December 12th, 2013 by Len Cruz
Do You (Or Your Crush) Suffer From Love-Shyness?
Breaking News: He is into you! He just doesn’t have the balls to admit it.
With all the analyzing women (regardless of age) do about every single move a man does, oftentimes, gutlessness is miscalculated. They are misconstrued as being an insensitive arse or just downright apathetic. Most likely, he’s neither. Chances are, he’s just really, really shy.
Brian G. Gilmartin (Psychology professor) coined a term for this unfortunate hindrance to a would-be good relationship: Love-Shyness. Simply put, the person’s too shy to allow himself/herself to have an intimate relationship (a date even) with another.
It affects 60 million people worldwide. The digit is miniscule given the fact that there are billions of souls roaming the earth, but if one of them is your man, then in your eyes, this number is massive.
Okay, let us ask you first this question before we go any further: Do you want him?
If your answer is a resounding “yes!” then take him. Here’s how:
Change your The-World-Owes-Me attitude
Stop being too much of a ‘taker’. Many often say that if someone truly likes you, he will move heaven and earth to be with you. Here’s the reality: we are born different. A few can be like that, but not all. He has things to do to live aside from laying his world at your feet, y’know?
Doing one’s best is highly subjective. Your definition of best is him flying 20,000 miles just to give you a bouquet of peonies tied with silk and peppered with glitters.

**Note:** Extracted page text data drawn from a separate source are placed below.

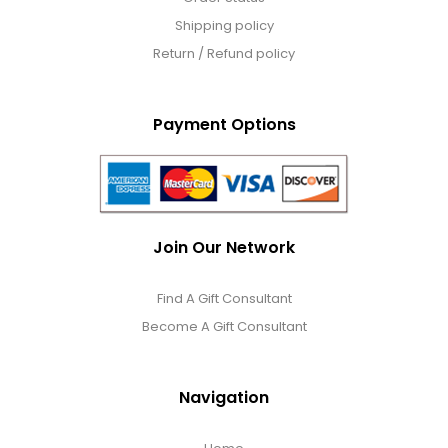
Shipping policy
Return / Refund policy
Payment Options
Join Our Network
Find A Gift Consultant
Become A Gift Consultant
Navigation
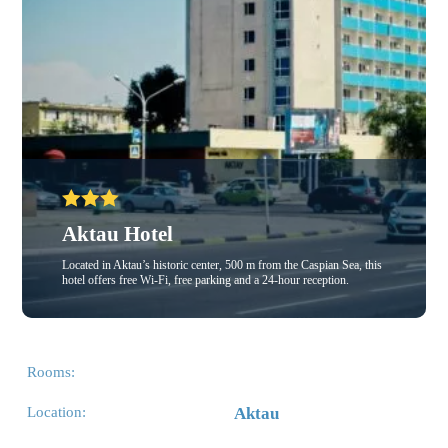
Aktau Hotel
Located in Aktau’s historic center, 500 m from the Caspian Sea, this
hotel offers free Wi-Fi, free parking and a 24-hour reception.
Rooms:
Location:
Aktau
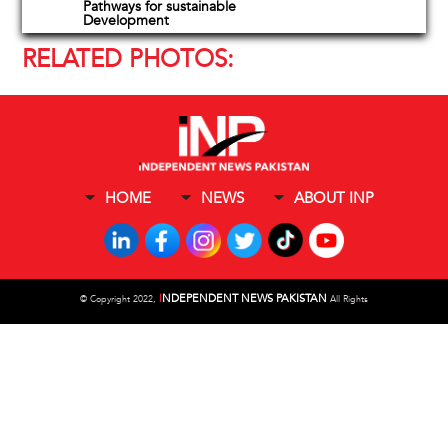
Pathways for sustainable
Development
RELATED PHOTOS:
HOME
NEWS
ABOUT INP
I
NDEPENDENT NEWS PAKISTAN
©
Copyright 2022,
All Rights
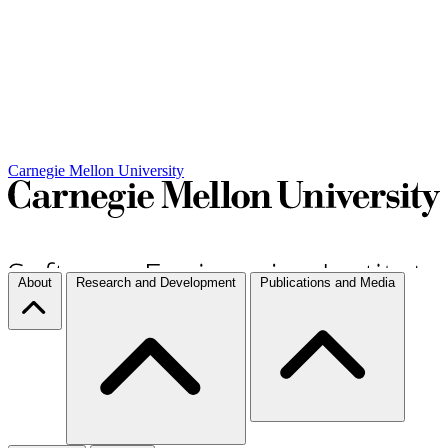
Carnegie Mellon University
About
Research and Development
Publications and Media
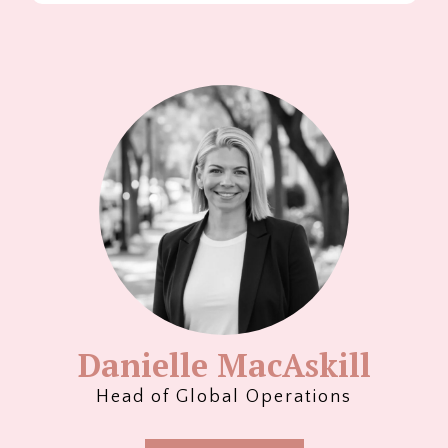
Danielle MacAskill
Head of Global Operations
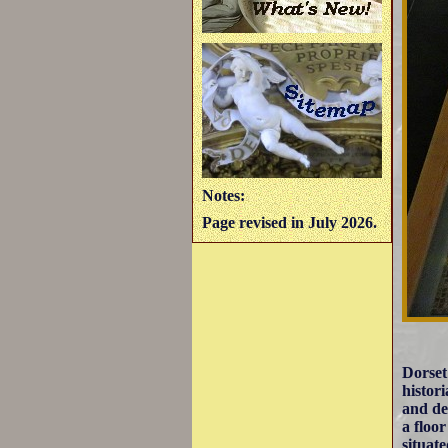
Notes:
Page revised in July 2026.
Dorset
histor
and de
a floo
situat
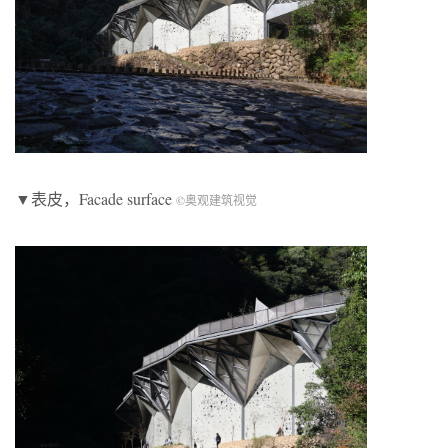
▼表皮，Facade surface
©奥观建筑视觉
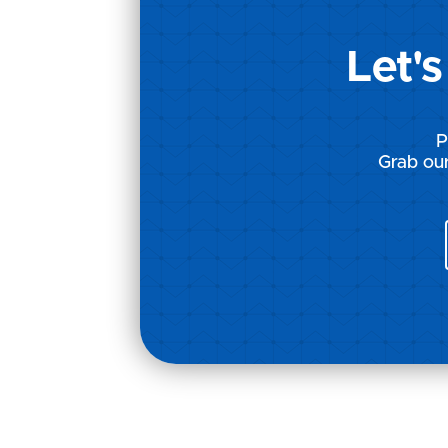
Let'
P
Grab our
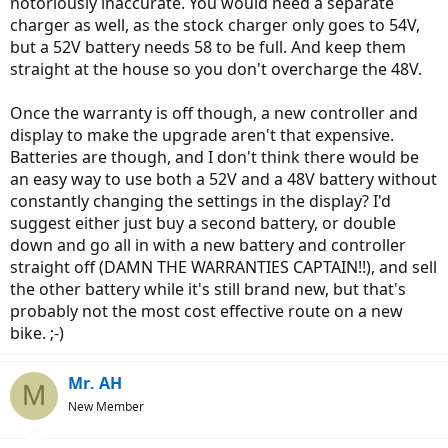
notoriously inaccurate. You would need a separate
charger as well, as the stock charger only goes to 54V,
but a 52V battery needs 58 to be full. And keep them
straight at the house so you don't overcharge the 48V.
Once the warranty is off though, a new controller and
display to make the upgrade aren't that expensive.
Batteries are though, and I don't think there would be
an easy way to use both a 52V and a 48V battery without
constantly changing the settings in the display? I'd
suggest either just buy a second battery, or double
down and go all in with a new battery and controller
straight off (DAMN THE WARRANTIES CAPTAIN!!), and sell
the other battery while it's still brand new, but that's
probably not the most cost effective route on a new
bike. ;-)
Mr. AH
M
New Member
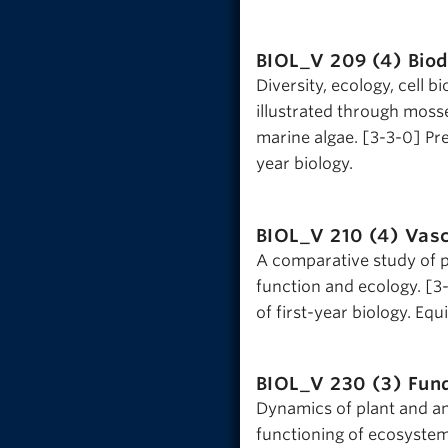
BIOL_V 209 (4)
Biod
Diversity, ecology, cell b
illustrated through moss
marine algae. [3-3-0] Prer
year biology.
BIOL_V 210 (4)
Vasc
A comparative study of 
function and ecology. [3-
of first-year biology. Eq
BIOL_V 230 (3)
Fun
Dynamics of plant and an
functioning of ecosystems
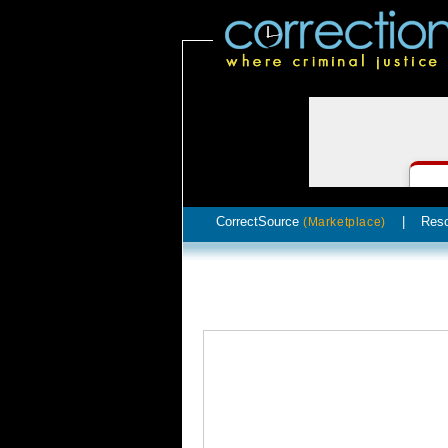
CorrectSource
|
Res
(Marketplace)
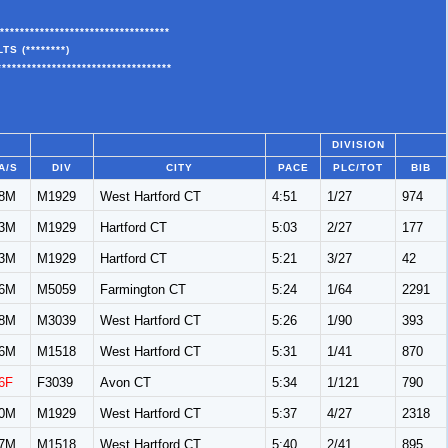
**********************************
S (********)
***********************************
DIVISION
A/S
DIV
CITY
PACE
PLC/TOT
BIB
8M
M1929
West Hartford CT
4:51
1/27
974
3M
M1929
Hartford CT
5:03
2/27
177
3M
M1929
Hartford CT
5:21
3/27
42
6M
M5059
Farmington CT
5:24
1/64
2291
8M
M3039
West Hartford CT
5:26
1/90
393
6M
M1518
West Hartford CT
5:31
1/41
870
6F
F3039
Avon CT
5:34
1/121
790
0M
M1929
West Hartford CT
5:37
4/27
2318
7M
M1518
West Hartford CT
5:40
2/41
895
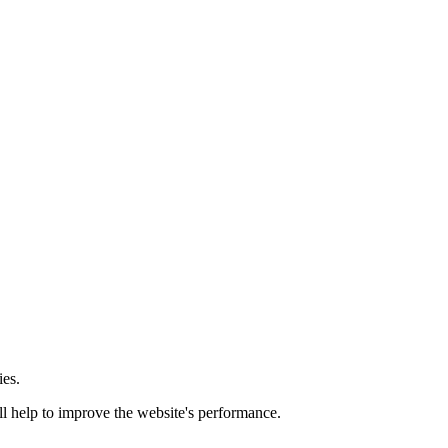
ies.
ill help to improve the website's performance.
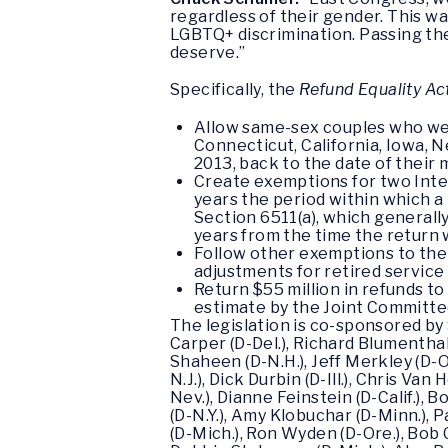
regardless of their gender. This wa
LGBTQ+ discrimination. Passing the
deserve.”
Specifically, the
Refund Equality Ac
Allow same-sex couples who wer
Connecticut, California, Iowa, 
2013, back to the date of their 
Create exemptions for two Inter
years the period within which a 
Section 6511(a), which generally
years from the time the return w
Follow other exemptions to the 
adjustments for retired servic
Return $55 million in refunds t
estimate by the Joint Committe
The legislation is co-sponsored by
Carper (D-Del.), Richard Blumenthal
Shaheen (D-N.H.), Jeff Merkley (D-O
N.J.), Dick Durbin (D-Ill.), Chris Va
Nev.), Dianne Feinstein (D-Calif.),
(D-N.Y.), Amy Klobuchar (D-Minn.), 
(D-Mich.), Ron Wyden (D-Ore.), Bob 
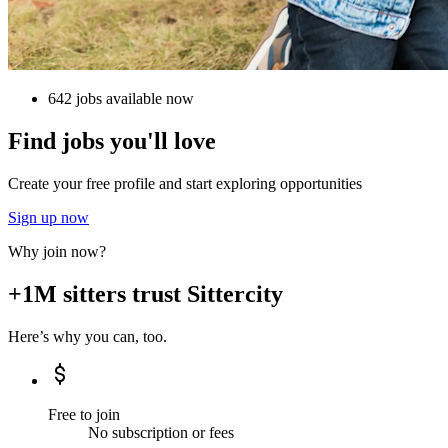
642 jobs available now
Find jobs you'll love
Create your free profile and start exploring opportunities
Sign up now
Why join now?
+1M sitters trust Sittercity
Here’s why you can, too.
Free to join
No subscription or fees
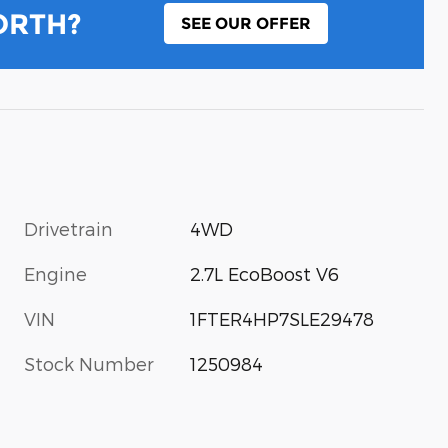
ORTH?
SEE OUR OFFER
Drivetrain
4WD
Engine
2.7L EcoBoost V6
VIN
1FTER4HP7SLE29478
Stock Number
1250984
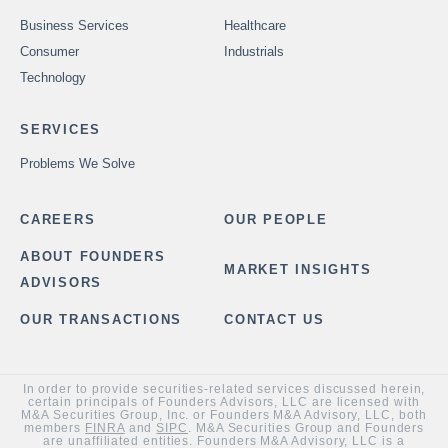
Business Services
Healthcare
Consumer
Industrials
Technology
SERVICES
Problems We Solve
CAREERS
OUR PEOPLE
ABOUT FOUNDERS
MARKET INSIGHTS
ADVISORS
OUR TRANSACTIONS
CONTACT US
In order to provide securities-related services discussed herein,
certain principals of Founders Advisors, LLC are licensed with
M&A Securities Group, Inc. or Founders M&A Advisory, LLC, both
members
FINRA
and
SIPC
. M&A Securities Group and Founders
are unaffiliated entities. Founders M&A Advisory, LLC is a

To him, ‘best’ is saying hi without turning beet red and stuttering.
See the difference?
Don’t be aggressive
Yes, we said that you should take him but you have to do it without being creepy. Men who are timid value subtlety. Let him know that you like him by using the art of finesse. Avoid being touchy-feely unless you see signs that he’s okay with it. Start by ‘accidentally’ brushing his hand with yours or touch his forearm while pretending to stabilize your stance. Basically, you just don’t want to freak him out. If you feel that he’s too scared to ask you for another date, make your move. “Oh, you like going to museums too? There’s a new installation at MoMa. Do you want to criticize it with me this Friday?”
Keep it light
Don’t delve into the heavy. Keep your conversations light and cheerful. Ask him about his day or the things he likes. Make him open up to you. Once he becomes more comfortable, start injecting personal questions.
Really listen. Most often than not, these types of men are more sincere than the confident ones. The latter are experts in getting a woman’s attention by saying things that she wants to hear. The former, given their low self-esteem and little love for verbosity, will only utter what is necessary and true. Also, pay attention to his stories and let him know the next time you see him that you remember what he said.
Give him compliments that come from the heart. Saying thank you is good, but being specific is much better. For example, if you like where he took you for dinner, tell him why you like the place and what made your first date special. This is also one way for him to get to know the type of things you prefer without him asking for it.
Don’t easily dismiss shy guys. It is not a disease that needs to be cured. There’s more to them than meets the eye. Susan Cain (author of Quiet) said it best: “I worry that there are people who are put in positions of authority because they’re good talkers, but they don’t have good ideas. It’s so easy to confuse schmoozing ability with talent. Someone seems like a good presenter, easy to get along with, and those traits are rewarded. Well, why is that? They’re valuable traits, but we put too much of a premium on presenting and not enough on substance and critical thinking.”
Now, translate everything in the world of dating. See?